This project is being done for a young family interested in a beach cruiser that features some of the classic cues found in old SUVs with the convenience of some modern mechanicals. We picked up the project from another shop and started with the body.

Engine was fitted with accessories, wiring and more to get her started. The new aluminum radiator should be more than sufficient. She starts up nicely now. Brakes, trans and suspension are next.

A digital dash that looks retro was added and frankly is cooler than the stock unit. We still need to clean up the wiring but that will wait till the AC, stereo and a coupe of others items are installed.

Headlights, turn signals, etc have been wired up. These new headlights are going work very nicely.

Suspension mods are under way. We’ve added a 2″ lift and made other tweaks to ensure the suspension has clearance.

Brake lines have been run and routed to the Master Cylinder. The booster and M/C were mounted to the firewall. The proportioning valve bracket needed to be mocked up and fabricated. This truck has so many custom mechanical bits that each sub-system needs special TLC.

The AC system has arrived and is yet another custom install. Vintage Air have many systems and can generally be added to these older vehicles.

The driveshaft proved to be too short so we had to get a new one built.

The e-brake needed to be installed which included running the cable and connecting the pedal.

Wiring for the 4×4 actuation controller was needed.

Brakes were also in need of replacement or rework.

The interior needed to be sourced and fitted. Our client chose an exterior color (shown below) along with the interior color. We recommended a marine-grade vinyl as it will hold up to the rigors of an open truck like this one. Our client has a few kids and this Scout will be headed to the beach frequently so it needed to be durable. We’ve used this material in the past and it actually has a very nice finish and feel to it. The pleated design we landed on will also be easy to clean yet look much better than the flat seat designs that were stock on trucks of this era.

Flares were fitted. The doors took some effort but are lining up nicely. The body is going in for paint. The flares will be painted gloss black along with the cage.

We have been fitting side sill rockers to help aid in getting in and out of the truck. Originally we planned to install retracting side steps but the frame is a shortened Suburban frame that ultimately has a few suspension components that were in the way.

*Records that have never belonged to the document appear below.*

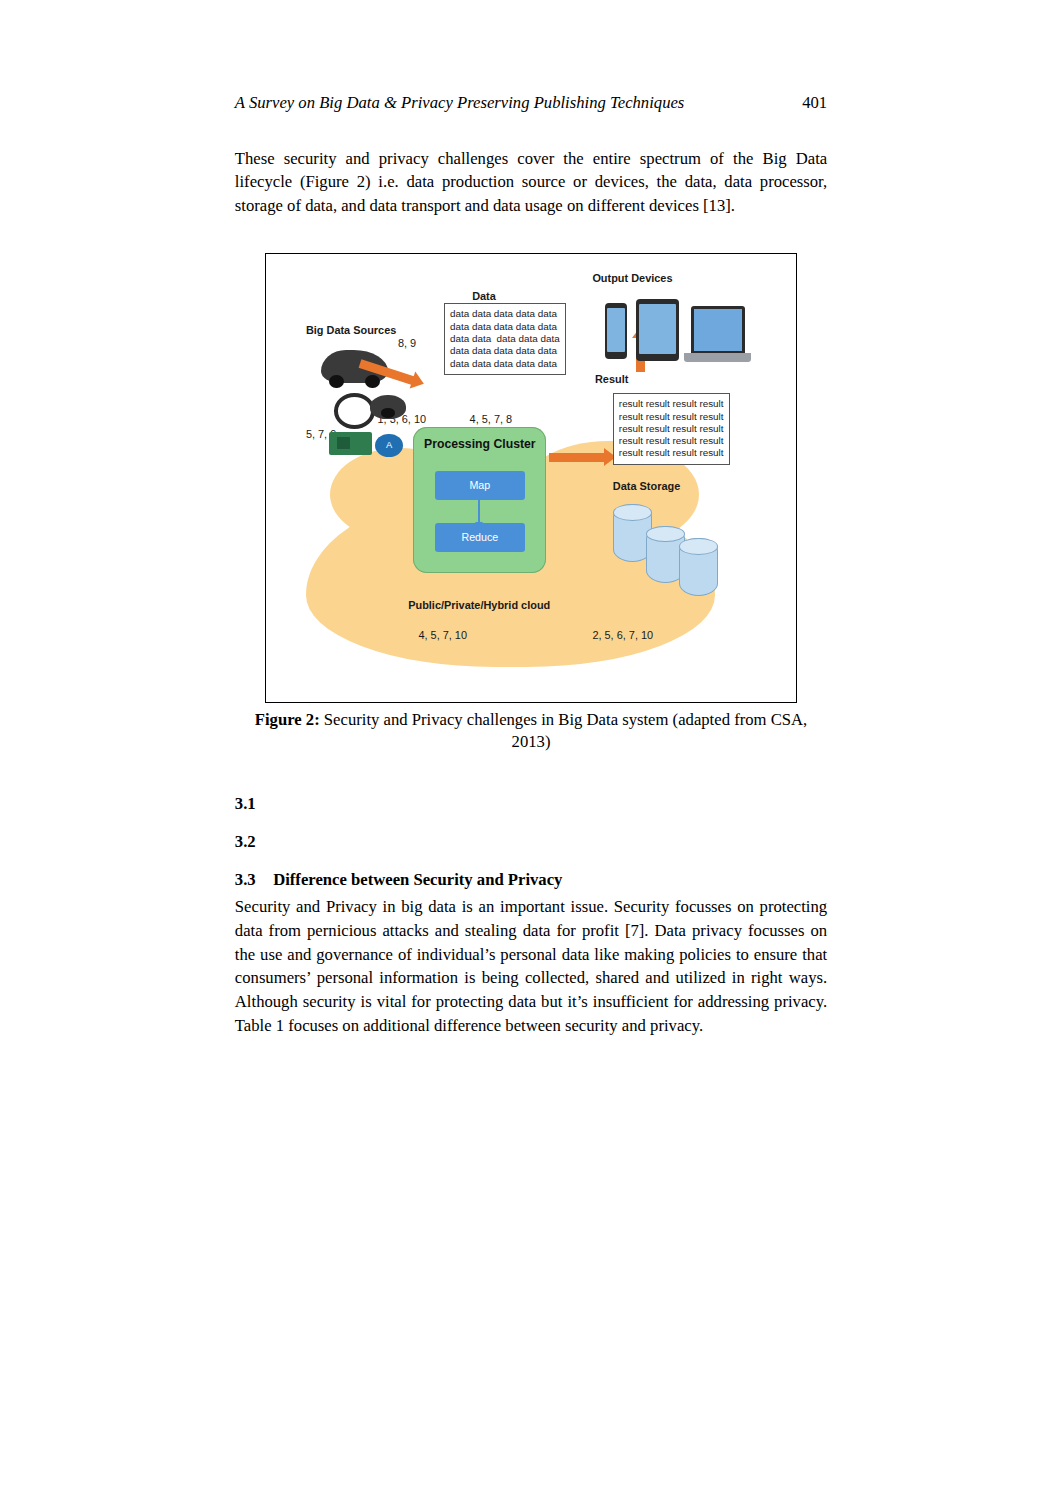A Survey on Big Data & Privacy Preserving Publishing Techniques 401
These security and privacy challenges cover the entire spectrum of the Big Data lifecycle (Figure 2) i.e. data production source or devices, the data, data processor, storage of data, and data transport and data usage on different devices [13].
Output Devices
Data
Big Data Sources
Result
8, 9
1, 3, 6, 10
4, 5, 7, 8
5, 7, 9
8
Data Storage
Public/Private/Hybrid cloud
4, 5, 7, 10
2, 5, 6, 7, 10
A
data data data data data
data data data data data
data data data data data
data data data data data
data data data data data
result result result result
result result result result
result result result result
result result result result
result result result result
Processing Cluster
Map
Reduce
Figure 2: Security and Privacy challenges in Big Data system (adapted from CSA, 2013)
3.1
3.2
3.3Difference between Security and Privacy
Security and Privacy in big data is an important issue. Security focusses on protecting data from pernicious attacks and stealing data for profit [7]. Data privacy focusses on the use and governance of individual’s personal data like making policies to ensure that consumers’ personal information is being collected, shared and utilized in right ways. Although security is vital for protecting data but it’s insufficient for addressing privacy. Table 1 focuses on additional difference between security and privacy.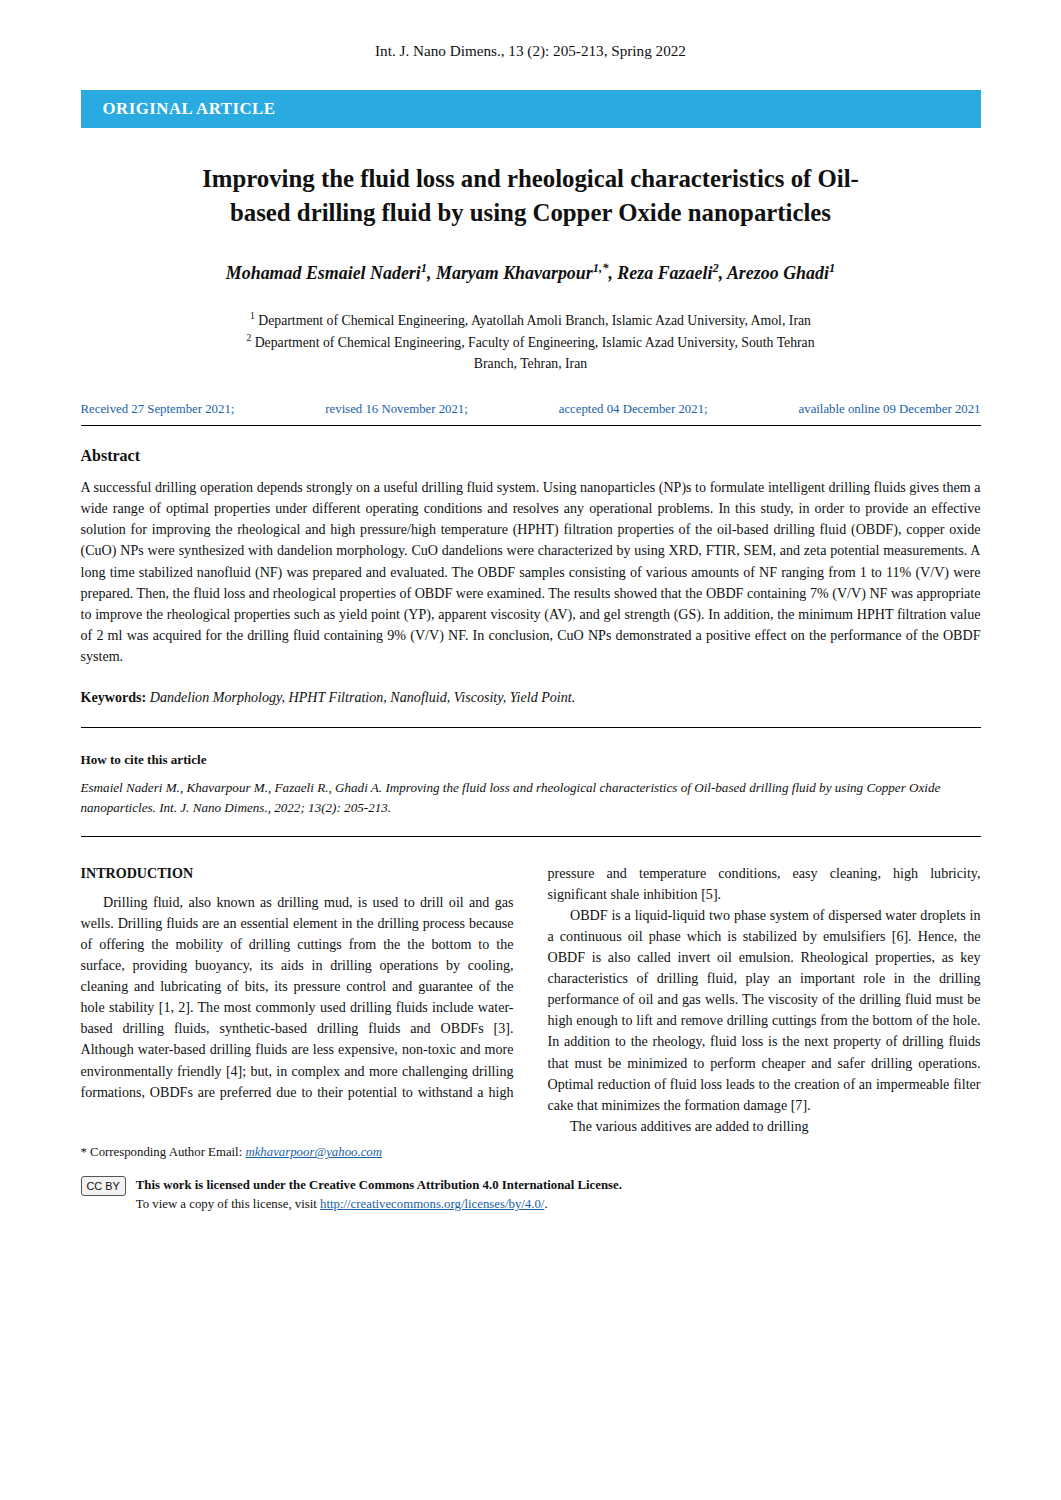Int. J. Nano Dimens., 13 (2): 205-213, Spring 2022
ORIGINAL ARTICLE
Improving the fluid loss and rheological characteristics of Oil-
based drilling fluid by using Copper Oxide nanoparticles
Mohamad Esmaiel Naderi1, Maryam Khavarpour1,*, Reza Fazaeli2, Arezoo Ghadi1
1 Department of Chemical Engineering, Ayatollah Amoli Branch, Islamic Azad University, Amol, Iran
2 Department of Chemical Engineering, Faculty of Engineering, Islamic Azad University, South Tehran
Branch, Tehran, Iran
Received 27 September 2021; revised 16 November 2021; accepted 04 December 2021; available online 09 December 2021
Abstract
A successful drilling operation depends strongly on a useful drilling fluid system. Using nanoparticles (NP)s to formulate intelligent drilling fluids gives them a wide range of optimal properties under different operating conditions and resolves any operational problems. In this study, in order to provide an effective solution for improving the rheological and high pressure/high temperature (HPHT) filtration properties of the oil-based drilling fluid (OBDF), copper oxide (CuO) NPs were synthesized with dandelion morphology. CuO dandelions were characterized by using XRD, FTIR, SEM, and zeta potential measurements. A long time stabilized nanofluid (NF) was prepared and evaluated. The OBDF samples consisting of various amounts of NF ranging from 1 to 11% (V/V) were prepared. Then, the fluid loss and rheological properties of OBDF were examined. The results showed that the OBDF containing 7% (V/V) NF was appropriate to improve the rheological properties such as yield point (YP), apparent viscosity (AV), and gel strength (GS). In addition, the minimum HPHT filtration value of 2 ml was acquired for the drilling fluid containing 9% (V/V) NF. In conclusion, CuO NPs demonstrated a positive effect on the performance of the OBDF system.
Keywords: Dandelion Morphology, HPHT Filtration, Nanofluid, Viscosity, Yield Point.
How to cite this article
Esmaiel Naderi M., Khavarpour M., Fazaeli R., Ghadi A. Improving the fluid loss and rheological characteristics of Oil-based drilling fluid by using Copper Oxide nanoparticles. Int. J. Nano Dimens., 2022; 13(2): 205-213.
INTRODUCTION
Drilling fluid, also known as drilling mud, is used to drill oil and gas wells. Drilling fluids are an essential element in the drilling process because of offering the mobility of drilling cuttings from the the bottom to the surface, providing buoyancy, its aids in drilling operations by cooling, cleaning and lubricating of bits, its pressure control and guarantee of the hole stability [1, 2]. The most commonly used drilling fluids include water-based drilling fluids, synthetic-based drilling fluids and OBDFs [3]. Although water-based drilling fluids are less expensive, non-toxic and more environmentally friendly [4]; but, in complex and more challenging drilling formations, OBDFs are preferred due to their potential to withstand a high pressure and temperature conditions, easy cleaning, high lubricity, significant shale inhibition [5].
OBDF is a liquid-liquid two phase system of dispersed water droplets in a continuous oil phase which is stabilized by emulsifiers [6]. Hence, the OBDF is also called invert oil emulsion. Rheological properties, as key characteristics of drilling fluid, play an important role in the drilling performance of oil and gas wells. The viscosity of the drilling fluid must be high enough to lift and remove drilling cuttings from the bottom of the hole. In addition to the rheology, fluid loss is the next property of drilling fluids that must be minimized to perform cheaper and safer drilling operations. Optimal reduction of fluid loss leads to the creation of an impermeable filter cake that minimizes the formation damage [7].
The various additives are added to drilling
* Corresponding Author Email: mkhavarpoor@yahoo.com
CC BY
This work is licensed under the Creative Commons Attribution 4.0 International License.
To view a copy of this license, visit http://creativecommons.org/licenses/by/4.0/.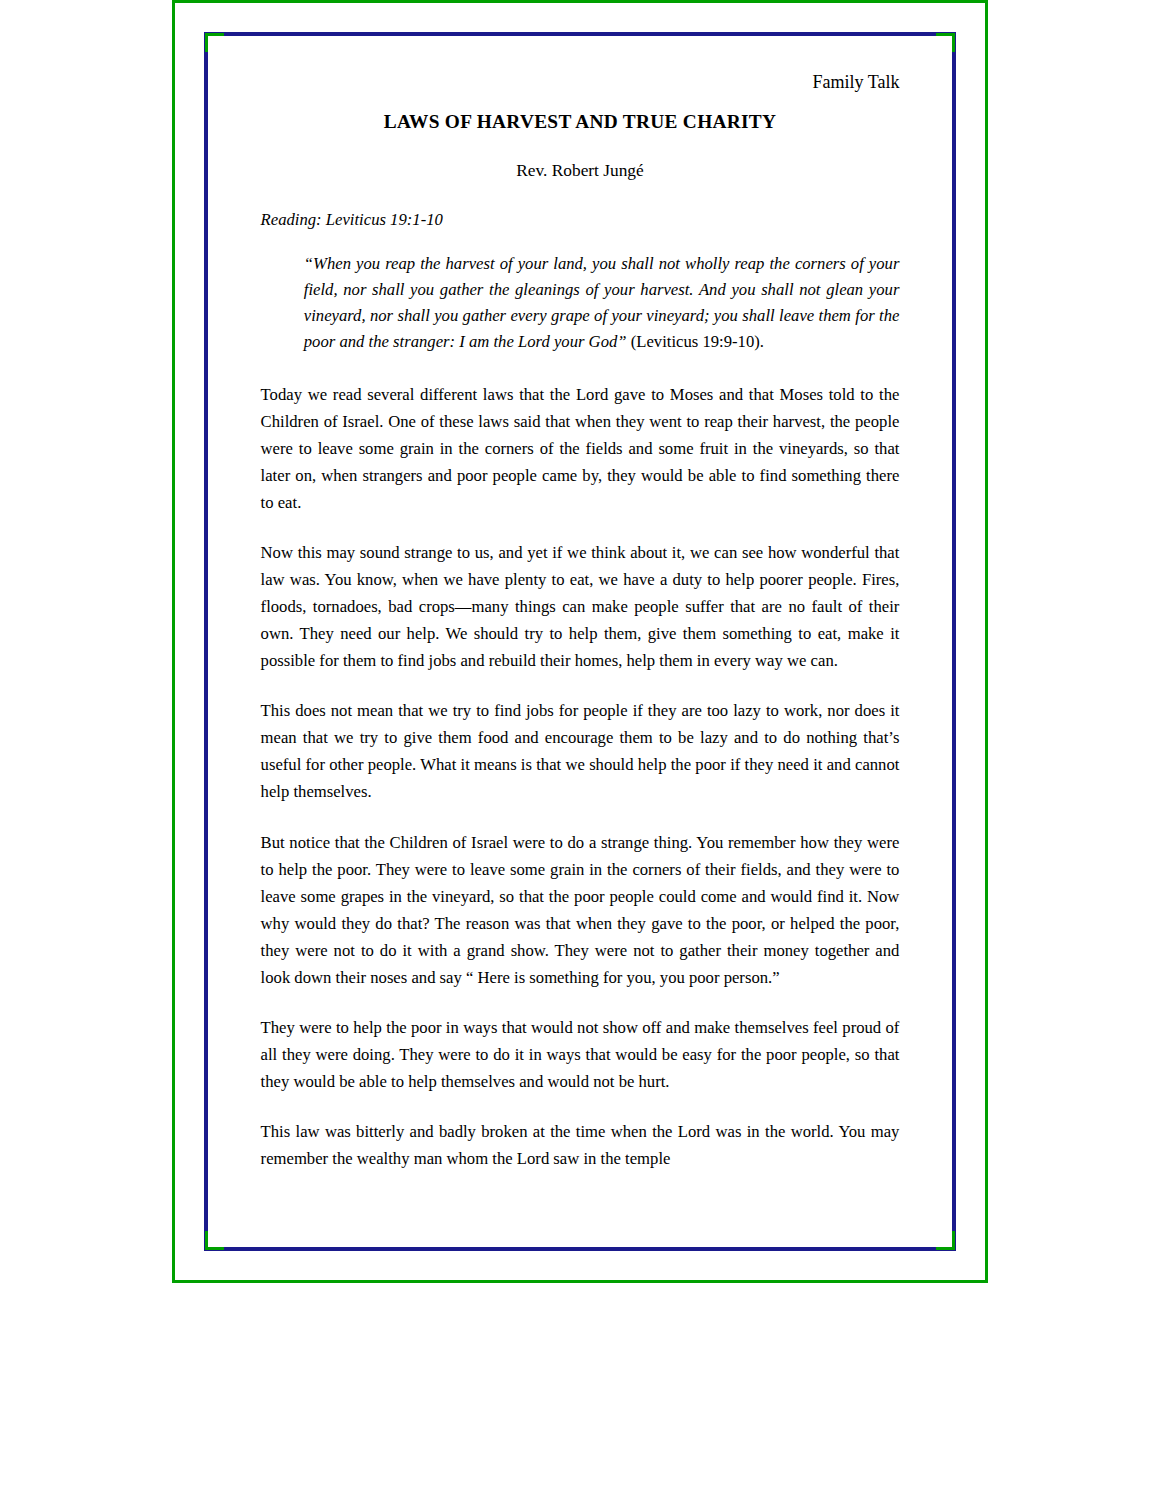Family Talk
LAWS OF HARVEST AND TRUE CHARITY
Rev. Robert Jungé
Reading: Leviticus 19:1-10
“When you reap the harvest of your land, you shall not wholly reap the corners of your field, nor shall you gather the gleanings of your harvest. And you shall not glean your vineyard, nor shall you gather every grape of your vineyard; you shall leave them for the poor and the stranger: I am the Lord your God” (Leviticus 19:9-10).
Today we read several different laws that the Lord gave to Moses and that Moses told to the Children of Israel. One of these laws said that when they went to reap their harvest, the people were to leave some grain in the corners of the fields and some fruit in the vineyards, so that later on, when strangers and poor people came by, they would be able to find something there to eat.
Now this may sound strange to us, and yet if we think about it, we can see how wonderful that law was. You know, when we have plenty to eat, we have a duty to help poorer people. Fires, floods, tornadoes, bad crops—many things can make people suffer that are no fault of their own. They need our help. We should try to help them, give them something to eat, make it possible for them to find jobs and rebuild their homes, help them in every way we can.
This does not mean that we try to find jobs for people if they are too lazy to work, nor does it mean that we try to give them food and encourage them to be lazy and to do nothing that’s useful for other people. What it means is that we should help the poor if they need it and cannot help themselves.
But notice that the Children of Israel were to do a strange thing. You remember how they were to help the poor. They were to leave some grain in the corners of their fields, and they were to leave some grapes in the vineyard, so that the poor people could come and would find it. Now why would they do that? The reason was that when they gave to the poor, or helped the poor, they were not to do it with a grand show. They were not to gather their money together and look down their noses and say “ Here is something for you, you poor person.”
They were to help the poor in ways that would not show off and make themselves feel proud of all they were doing. They were to do it in ways that would be easy for the poor people, so that they would be able to help themselves and would not be hurt.
This law was bitterly and badly broken at the time when the Lord was in the world. You may remember the wealthy man whom the Lord saw in the temple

A fixed step will work fine and frankly will look appropriate. They are shown below getting primered. They will be finished in black so they disappear.

The progression of painting process is always interesting. Using the correct sealers, primers, base coat and clear makes for a quality paint job.

The body was painted in a really great shade of blue called Concord Blue. I’m sure out in the sun it will be stunning. The tan/caramel interior will be complemented by a creme colored grill and door panels. The colors are all period correct but used in a novel combination. The dash will be black with the panel supporting the gauges in Concord Blue. The steering wheel is wood and will get refinished and should look fantastic.

The cage was painted in a gloss black along with the fender flares. The amount of masking and remasking to paint each color takes a lot time as well.

Plenty of other misc parts needed paint. We are in the final stages of getting the Scout completed. Of course, the devil is in the details and the amount of time it takes at this stage can be daunting.

Assembly including windshield install is underway. It is especially satisfying to see the Scout come together as it has been in pieces for so long.

The Scout had a cage installed when it came to us. We’ve made some fixes to it but also had to adjust certain stock parts to fit around it. The dash cover along with the passenger side door panels all need a bit of relief to get them to fit correctly.

We were close enough to assemble the car for a client viewing. We still have plenty of details that need to get finished but getting some more feedback from our client was important at this stage. The client and his family came out to see the car and were very excited. We got the feedback we needed to get back to work on the final details.